Deep vein thrombosis is avoided with graduated compression stockings (sometimes called sequential stockings). Proper posture prevents pressure sores from developing. Infections can be avoided with proper sanitary technique. Electrical damage can be prevented by using the right grounding methods and receiving proper instruction on how to use OR equipment. Due to the possibility of causing a pulmonary embolism, sequential stockings should not be used on the leg that is not affected by a DVT.
Anxiety is natural before any stressful event, such as surgery, and it causes hypertension, an elevated pulse, and an increased respiration rate. On the patient's Preassessment Information Sheet, the Medical History section should include information about hypertension, COPD, and heart disease.
A never event is a negative occurrence that is easily quantified and clearly recognizable, causes substantial disability or death, and is typically preventable. The following situations should never occur: wrong-patient or wrong-body-part surgery; improper technique; retention of a foreign object after surgery; medication error or contaminated medication; inappropriate equipment use; IV air embolism; incompatible blood transfusion; stage 3 or 4 decubitus ulcers from improper positioning; wrong inhalation agent; burns; falls; or the death of an ASA Class 1 patient.

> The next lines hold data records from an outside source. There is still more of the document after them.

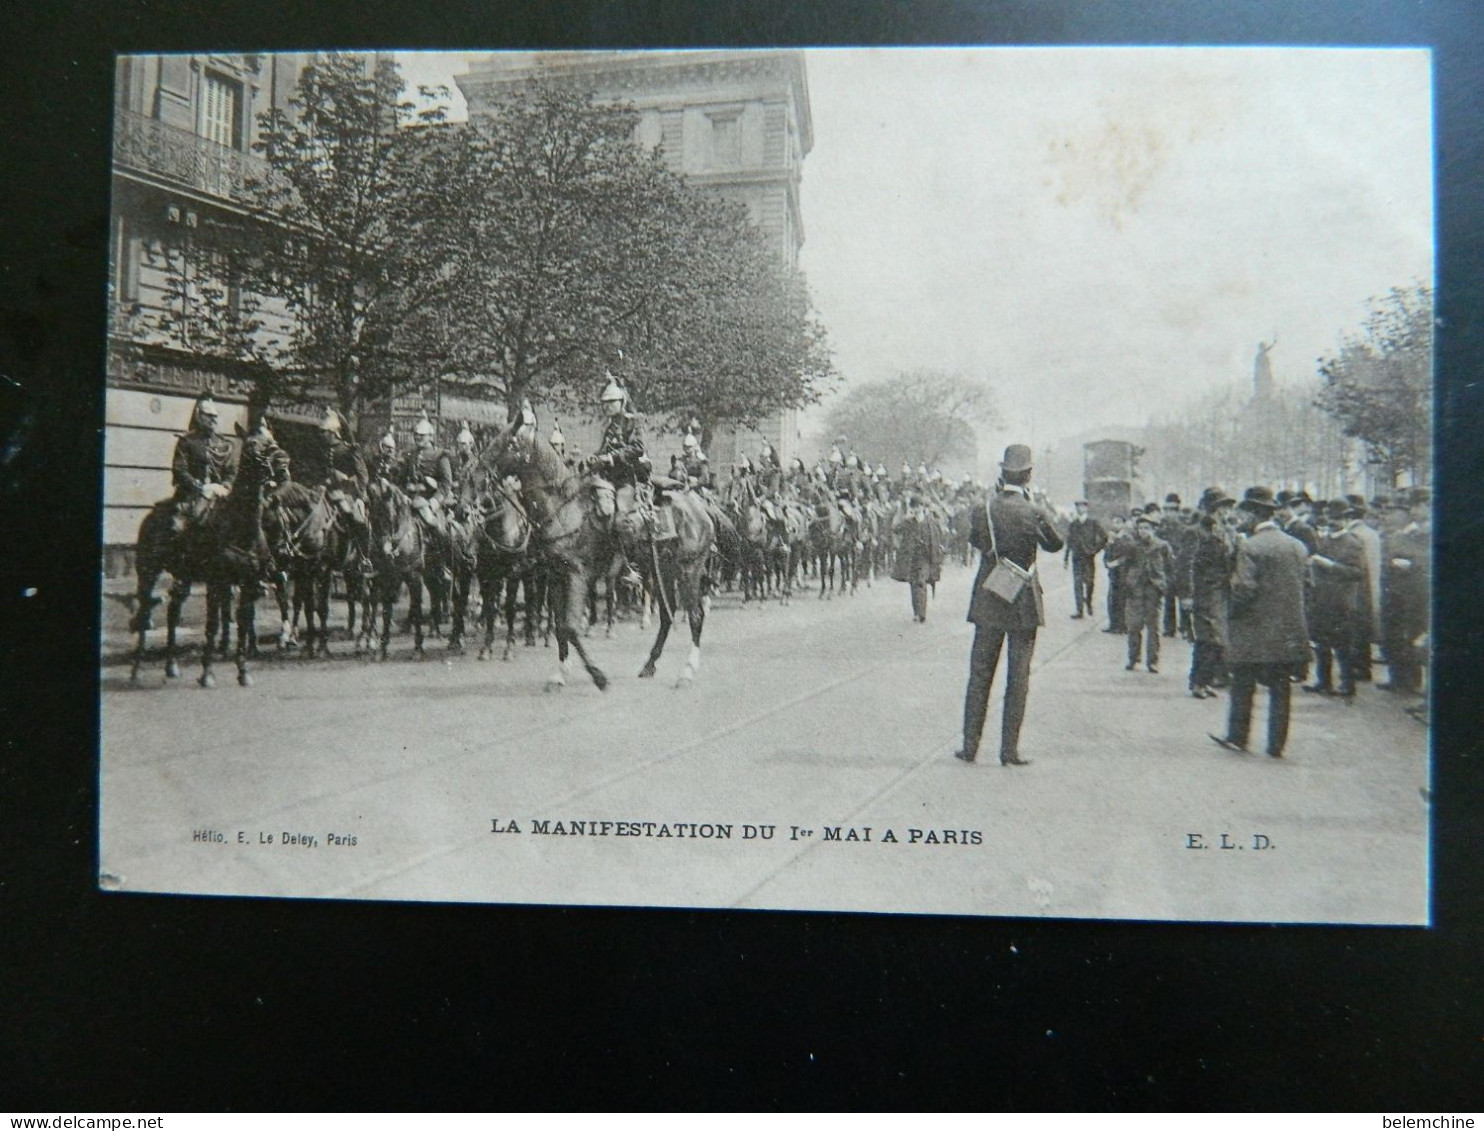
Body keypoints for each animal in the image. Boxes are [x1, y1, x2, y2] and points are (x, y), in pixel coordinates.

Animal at [130, 424, 289, 682]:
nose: (281, 463)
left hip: (182, 575)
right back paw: (136, 669)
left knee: (173, 612)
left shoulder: (247, 584)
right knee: (145, 612)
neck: (241, 526)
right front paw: (207, 673)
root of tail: (151, 516)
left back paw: (171, 665)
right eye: (252, 444)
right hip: (148, 572)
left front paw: (243, 671)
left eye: (272, 440)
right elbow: (213, 625)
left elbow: (242, 623)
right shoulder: (218, 583)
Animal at [492, 421, 712, 688]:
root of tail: (699, 508)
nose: (478, 468)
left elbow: (571, 627)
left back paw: (686, 672)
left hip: (689, 569)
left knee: (695, 615)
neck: (564, 510)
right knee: (667, 616)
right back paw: (649, 665)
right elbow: (560, 627)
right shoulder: (556, 577)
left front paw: (598, 676)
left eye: (508, 444)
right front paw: (560, 673)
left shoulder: (577, 575)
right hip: (664, 573)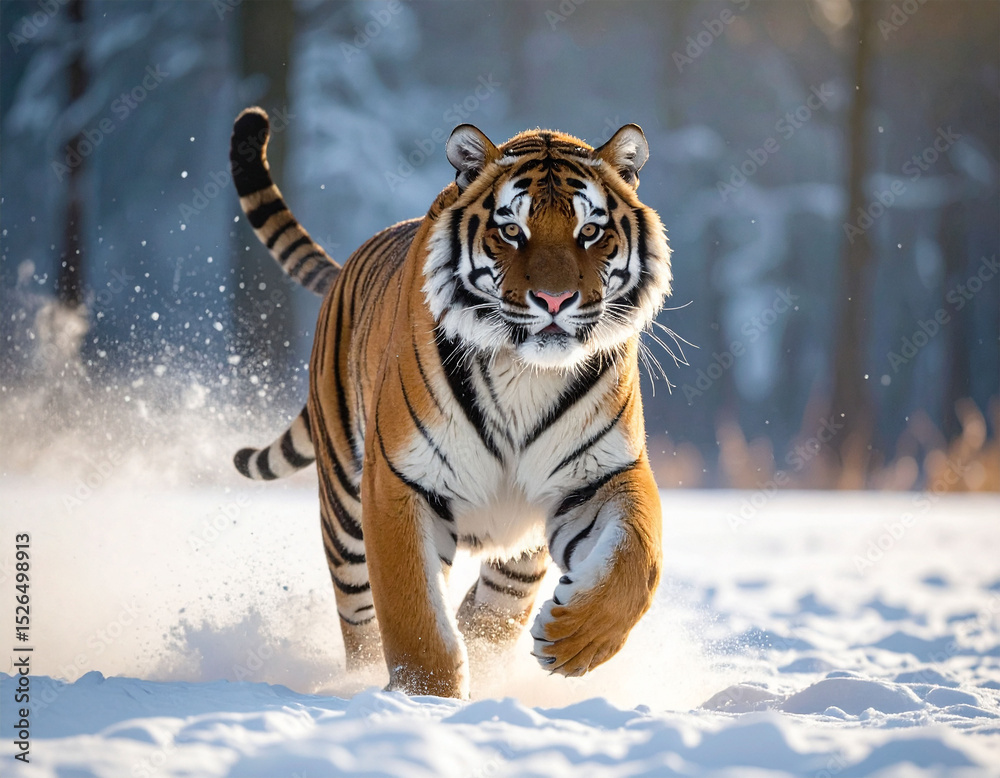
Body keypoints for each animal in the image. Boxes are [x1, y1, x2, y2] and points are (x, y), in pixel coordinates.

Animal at [230, 107, 673, 698]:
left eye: (590, 231)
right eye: (511, 230)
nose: (555, 300)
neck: (524, 370)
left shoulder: (601, 474)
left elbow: (638, 559)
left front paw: (574, 640)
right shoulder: (397, 482)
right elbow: (413, 614)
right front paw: (428, 700)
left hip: (518, 554)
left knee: (493, 611)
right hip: (344, 510)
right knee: (360, 618)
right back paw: (358, 682)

In addition to more typical worries related to surgery and anesthesia, the preoperative patient facing a breast biopsy also faces the anxiety of a change in body image (disfigurement). Anesthesia and surgical procedures can cause anxiety due to a variety of factors, including but not limited to potential surgical outcomes, lifestyle implications, loss of control, pain, and even death.
If a perioperative nurse notices that their patient is worried, they should take the appropriate nursing action to relieve her concerns: listen carefully, reassure, encourage her to express her anxiety or fear, then address it, and offer emotional support. Her level of anxiety would only rise if every surgical detail was explained.
In addition to other areas of expertise, the perioperative nurse must be knowledgeable with anatomy, surgical techniques, instruments, OR equipment, and perioperative safety. Endotracheal tubes are inserted by the anesthesiologist or nurse anesthetist. While helping with intubation, the perioperative nurse is not responsible for locating internal anatomic markers to guarantee proper tube placement.
Age over 50, a history of varicose veins, myocardial infarction, atrial fibrillation, malignancy, ischemic stroke, prior DVT, diabetes, obesity, paralysis, and inhibitor deficient condition are risk factors for deep vein thrombosis (DVT). Ovarian cysts in the past do not enhance the risk of DVT.